Descrizione
La costruzione iniziò nel 1505 sotto la direzione di Enrique Egas, in pieno stile gotico. I sovrani avevano scelto personalmente questa città per il loro eterno riposo, creando con una Reale Cedola del 1504 questa cappella dedicata ai Santi Giovanni. È curioso come sia rimasta indipendente dalla cattedrale adiacente, mantenendo le sue forme gotiche mentre la cattedrale seguiva già l'estetica rinascimentale.
Quello che colpisce di più sono i due sepolcri monumentali al centro del transetto. Il primo, opera di Domenico Fancelli, custodisce Isabella di Castiglia e Ferdinando d'Aragona. Il secondo, realizzato da Bartolomé Ordóñez, accoglie loro figlia Giovanna la Pazza e suo marito Filippo il Bello.
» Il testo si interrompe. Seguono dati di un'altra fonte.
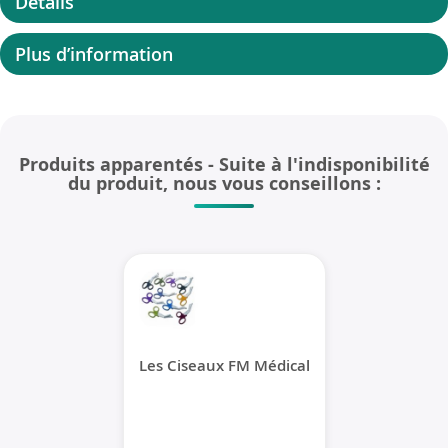
Details
Plus d’information
Produits apparentés
- Suite à l'indisponibilité
du produit, nous vous conseillons :
Les Ciseaux FM Médical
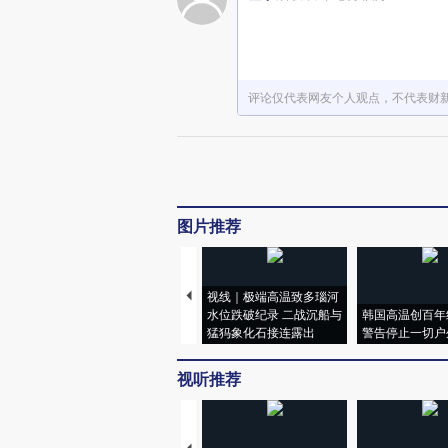
评论仅代表网友个人观点，不代表财
图片推荐
视线｜极端高温致多瑙河
水位跌破纪录 二战沉船与
韩国高温创百年
猛犸象化石接连露出
警告停止一切户
视听推荐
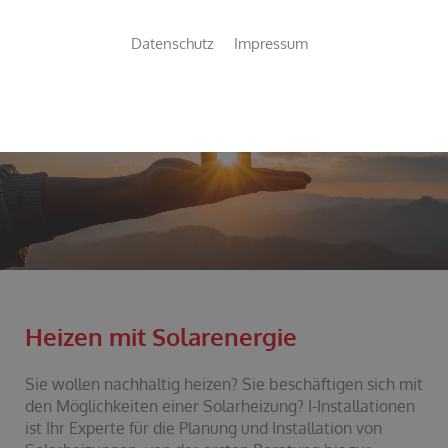
Datenschutz
Impressum
WENN NUR
DAS BESTE
GUT GENUG IST !
Heizen mit Solarenergie
Sie wollen nachhaltig heizen? Sie beschäftigen sich mit
den Möglichkeiten einer Solarheizung? I-Installationen
ist Ihr Experte für die Planung und Installation von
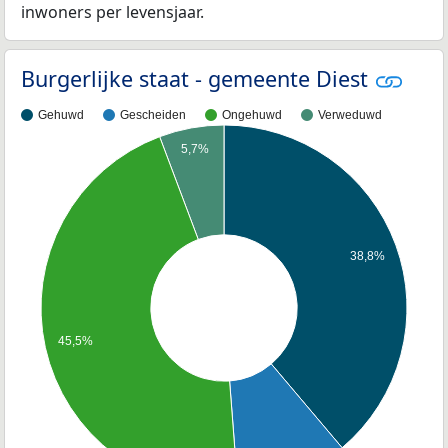
inwoners per levensjaar.
Burgerlijke staat - gemeente Diest
Gehuwd
Gescheiden
Ongehuwd
Verweduwd
5,7%
38,8%
45,5%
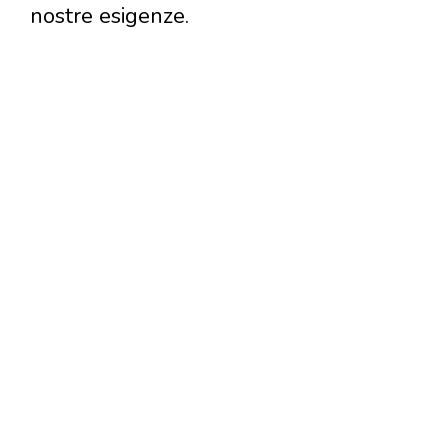
nostre esigenze.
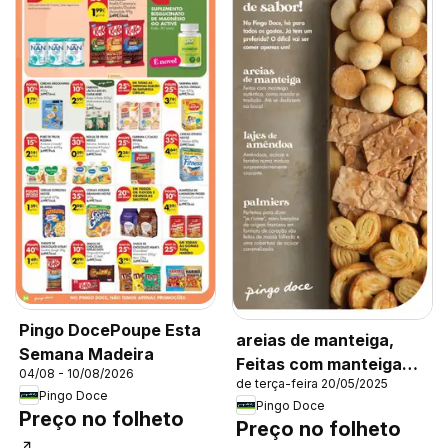
Pingo DocePoupe Esta
areias de manteiga,
Semana Madeira
Feitas com manteiga
04/08 - 10/08/2026
de terça-feira 20/05/2025
autêntica, como manda
Pingo Doce
Pingo Doce
a tradição. Até se
Preço no folheto
Preço no folheto
desfazem na boca!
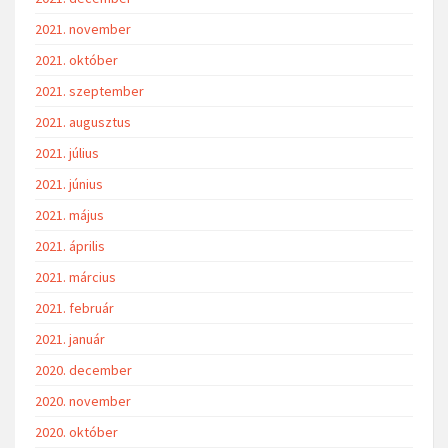
2021. november
2021. október
2021. szeptember
2021. augusztus
2021. július
2021. június
2021. május
2021. április
2021. március
2021. február
2021. január
2020. december
2020. november
2020. október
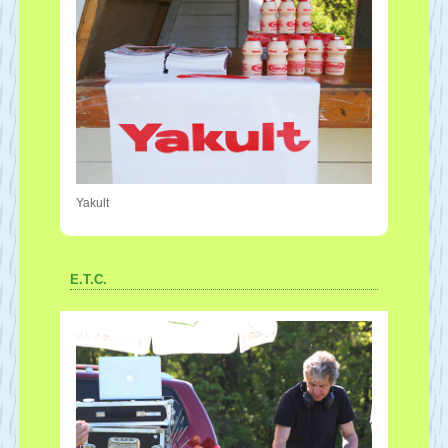
Yakult
E.T.C.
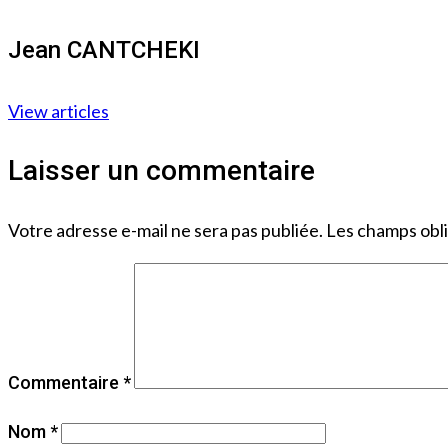
Jean CANTCHEKI
View articles
Laisser un commentaire
Votre adresse e-mail ne sera pas publiée.
Les champs obli
Commentaire
*
Nom
*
Però attenzione: questi sono cenotafi, monumenti commemorativi. I resti veri si trovano nella cripta sottostante, in semplici bare di piombo riconoscibili dalle iniziali dei nomi.
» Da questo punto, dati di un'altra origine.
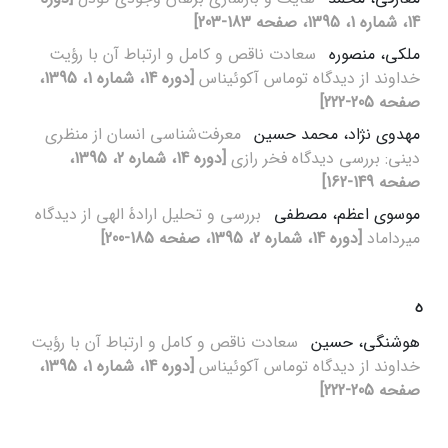
14، شماره 1، 1395، صفحه 183-203]
ملکی، منصوره
سعادت ناقص و کامل و ارتباط آن با رؤیت
خداوند از دیدگاه توماس آکوئیناس
[دوره 14، شماره 1، 1395،
صفحه 205-222]
مهدوی نژاد، محمد حسین
معرفت‌شناسی انسان از منظری
دینی: بررسی دیدگاه فخر رازی
[دوره 14، شماره 2، 1395،
صفحه 149-162]
موسوی اعظم، مصطفی
بررسی و تحلیل ارادهٔ الهی از دیدگاه
میرداماد
[دوره 14، شماره 2، 1395، صفحه 185-200]
ه
هوشنگی، حسین
سعادت ناقص و کامل و ارتباط آن با رؤیت
خداوند از دیدگاه توماس آکوئیناس
[دوره 14، شماره 1، 1395،
صفحه 205-222]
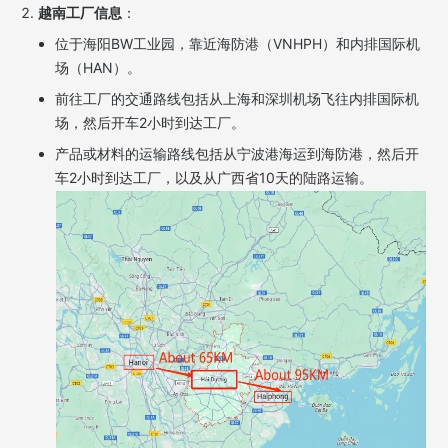
越南工厂信息
：
位于海阳BW工业园，靠近海防港（VNHPH）和内排国际机
场（HAN）。
前往工厂的交通路线包括从上海和深圳机场飞往内排国际机
场，然后开车2小时到达工厂。
产品或材料的运输路线包括从宁波港海运到海防港，然后开
车2小时到达工厂，以及从广西省10天的陆路运输。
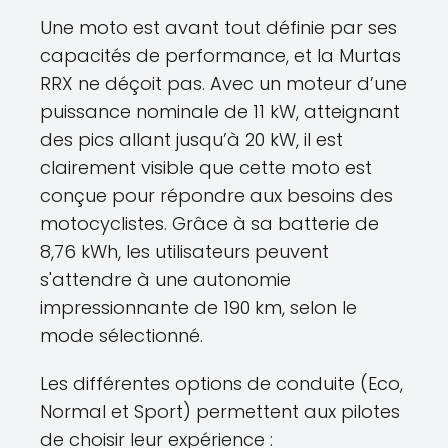
Une moto est avant tout définie par ses
capacités de performance, et la Murtas
RRX ne déçoit pas. Avec un moteur d’une
puissance nominale de 11 kW, atteignant
des pics allant jusqu’à 20 kW, il est
clairement visible que cette moto est
conçue pour répondre aux besoins des
motocyclistes. Grâce à sa batterie de
8,76 kWh, les utilisateurs peuvent
s'attendre à une autonomie
impressionnante de 190 km, selon le
mode sélectionné.
Les différentes options de conduite (Eco,
Normal et Sport) permettent aux pilotes
de choisir leur expérience :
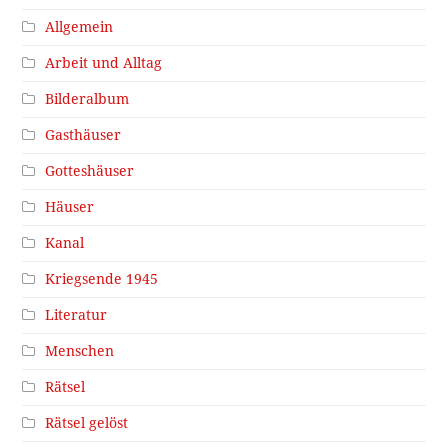
Allgemein
Arbeit und Alltag
Bilderalbum
Gasthäuser
Gotteshäuser
Häuser
Kanal
Kriegsende 1945
Literatur
Menschen
Rätsel
Rätsel gelöst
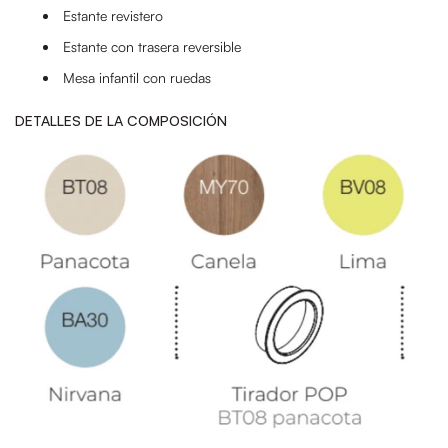
Estante revistero
Estante con trasera reversible
Mesa infantil con ruedas
DETALLES DE LA COMPOSICIÓN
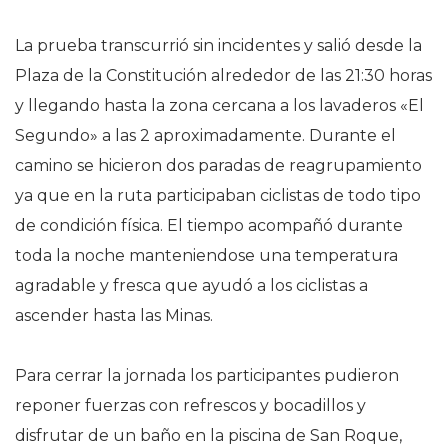
La prueba transcurrió sin incidentes y salió desde la
Plaza de la Constitución alrededor de las 21:30 horas
y llegando hasta la zona cercana a los lavaderos «El
Segundo» a las 2 aproximadamente. Durante el
camino se hicieron dos paradas de reagrupamiento
ya que en la ruta participaban ciclistas de todo tipo
de condición física. El tiempo acompañó durante
toda la noche manteniendose una temperatura
agradable y fresca que ayudó a los ciclistas a
ascender hasta las Minas.
Para cerrar la jornada los participantes pudieron
reponer fuerzas con refrescos y bocadillos y
disfrutar de un baño en la piscina de San Roque,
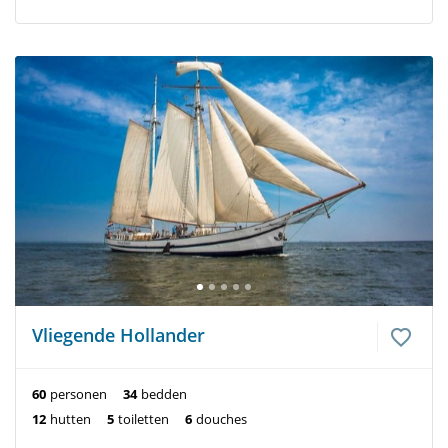
Vliegende Hollander
60
personen
34
bedden
12
hutten
5
toiletten
6
douches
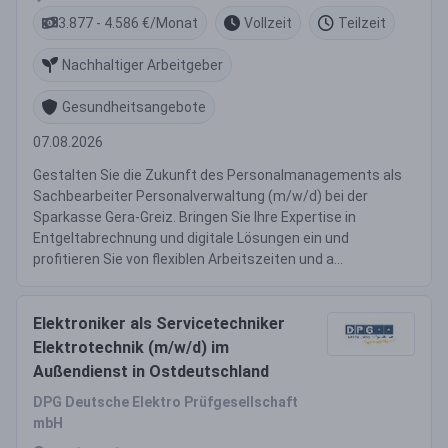
3.877 - 4.586 €/Monat
Vollzeit
Teilzeit
Nachhaltiger Arbeitgeber
Gesundheitsangebote
07.08.2026
Gestalten Sie die Zukunft des Personalmanagements als
Sachbearbeiter Personalverwaltung (m/w/d) bei der
Sparkasse Gera-Greiz. Bringen Sie Ihre Expertise in
Entgeltabrechnung und digitale Lösungen ein und
profitieren Sie von flexiblen Arbeitszeiten und a...
Elektroniker als Servicetechniker
Elektrotechnik (m/w/d) im
Außendienst in Ostdeutschland
DPG Deutsche Elektro Prüfgesellschaft
mbH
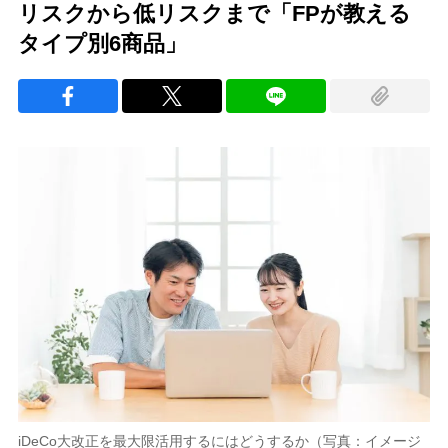
リスクから低リスクまで「FPが教える
タイプ別6商品」
iDeCo大改正を最大限活用するにはどうするか（写真：イメージ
La sacrestia è stata trasformata in museo e qui la visita diventa davvero interessante. La collezione di dipinti fiamminghi, italiani e spagnoli è notevole: opere di Hans Memling, Bartolomé Bermejo, e persino un rarissimo Botticelli religioso, "L'Orazione nell'Orto", l'unico del maestro fiorentino con soggetto sacro presente in Spagna. Si possono ammirare anche la corona e lo scettro dei Re Cattolici, insieme ai libri personali della regina Isabella.
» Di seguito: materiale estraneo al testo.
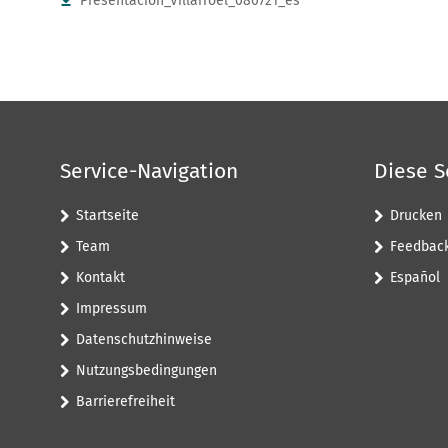
Presentacion_Villarroel_080721_es
Service-Navigation
Diese S
Startseite
Drucken
Team
Feedbac
Kontakt
Español
Impressum
Datenschutzhinweise
Nutzungsbedingungen
Barrierefreiheit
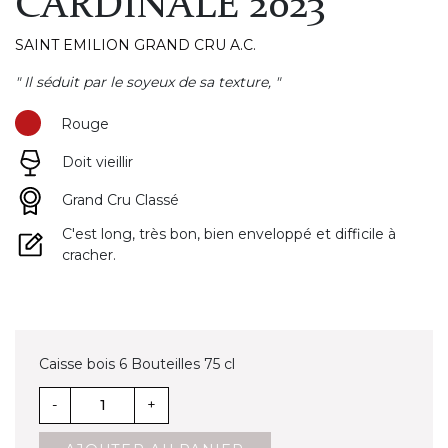
CARDINALE 2023
SAINT EMILION GRAND CRU A.C.
" Il séduit par le soyeux de sa texture, "
Rouge
Doit vieillir
Grand Cru Classé
C'est long, très bon, bien enveloppé et difficile à
cracher.
Caisse bois 6 Bouteilles 75 cl
-
+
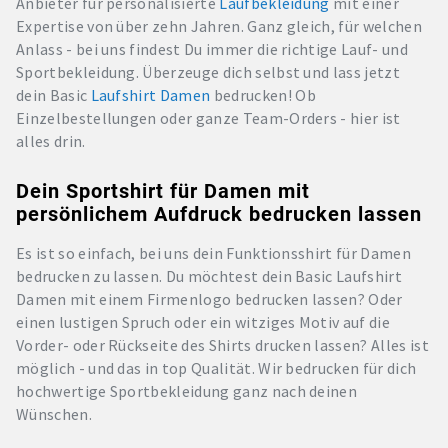
Anbieter für personalisierte
Laufbekleidung
mit einer
Expertise von über zehn Jahren. Ganz gleich, für welchen
Anlass - bei uns findest Du immer die richtige Lauf- und
Sportbekleidung. Überzeuge dich selbst und lass jetzt
dein Basic
Laufshirt Damen
bedrucken! Ob
Einzelbestellungen oder ganze Team-Orders - hier ist
alles drin.
Dein Sportshirt für Damen mit
persönlichem Aufdruck bedrucken lassen
Es ist so einfach, bei uns dein Funktionsshirt für Damen
bedrucken zu lassen. Du möchtest dein Basic Laufshirt
Damen mit einem Firmenlogo bedrucken lassen? Oder
einen lustigen Spruch oder ein witziges Motiv auf die
Vorder- oder Rückseite des Shirts drucken lassen? Alles ist
möglich - und das in top Qualität. Wir bedrucken für dich
hochwertige Sportbekleidung ganz nach deinen
Wünschen.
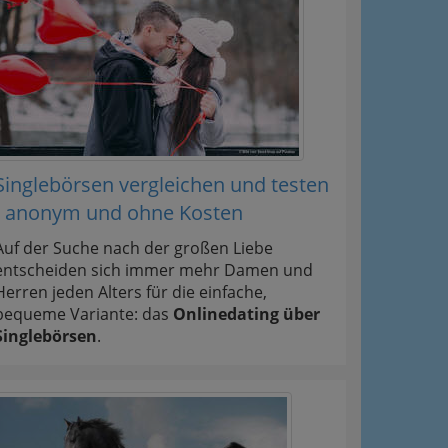
Singlebörsen vergleichen und testen
- anonym und ohne Kosten
Auf der Suche nach der großen Liebe
entscheiden sich immer mehr Damen und
Herren jeden Alters für die einfache,
bequeme Variante: das
Onlinedating über
Singlebörsen
.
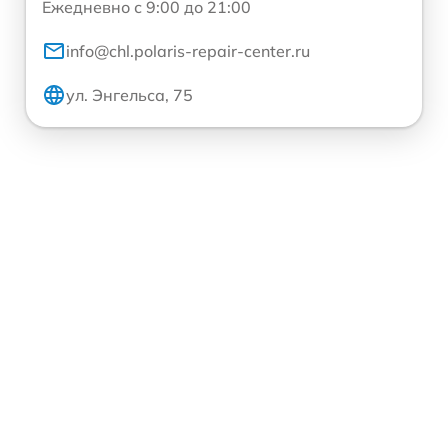
Ежедневно с 9:00 до 21:00
info@chl.polaris-repair-center.ru
ул. Энгельса, 75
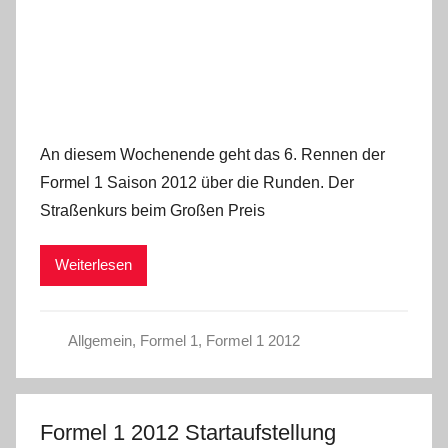
An diesem Wochenende geht das 6. Rennen der
Formel 1 Saison 2012 über die Runden. Der
Straßenkurs beim Großen Preis
Weiterlesen
Allgemein
,
Formel 1
,
Formel 1 2012
Formel 1 2012 Startaufstellung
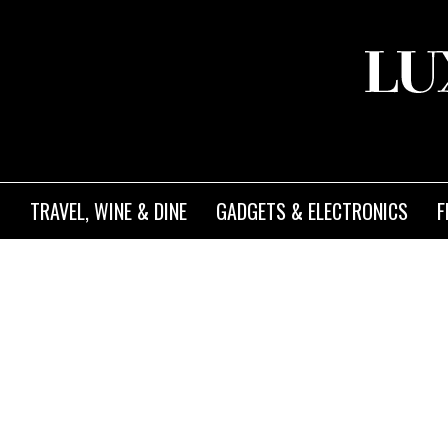
TRAVEL, WINE & DINE
GADGETS & ELECTRONICS
F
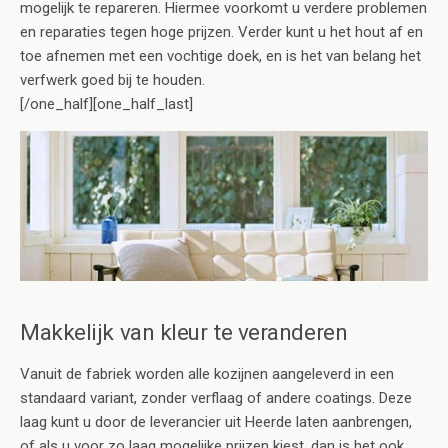
mogelijk te repareren. Hiermee voorkomt u verdere problemen
en reparaties tegen hoge prijzen. Verder kunt u het hout af en
toe afnemen met een vochtige doek, en is het van belang het
verfwerk goed bij te houden.
[/one_half][one_half_last]
Makkelijk van kleur te veranderen
Vanuit de fabriek worden alle kozijnen aangeleverd in een
standaard variant, zonder verflaag of andere coatings. Deze
laag kunt u door de leverancier uit Heerde laten aanbrengen,
of als u voor zo laag mogelijke prijzen kiest, dan is het ook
L'effetto di luce che si crea camminando verso il presbiterio era stato studiato appositamente per simboleggiare la giustizia divina, seguendo i principi neoplatonici dell'epoca. La monumentale inferriata forgiata dal Maestro Bartolomé separa la zona del mausoleo, creando una gerarchia spaziale molto suggestiva.
Se decidete di visitare la Capilla Real, considerate che rimane un luogo di culto attivo, quindi alcuni orari potrebbero essere limitati per le funzioni religiose. Un'audioguida può aiutare a cogliere tutti i dettagli artistici e storici di questo straordinario esempio di arte funeraria reale.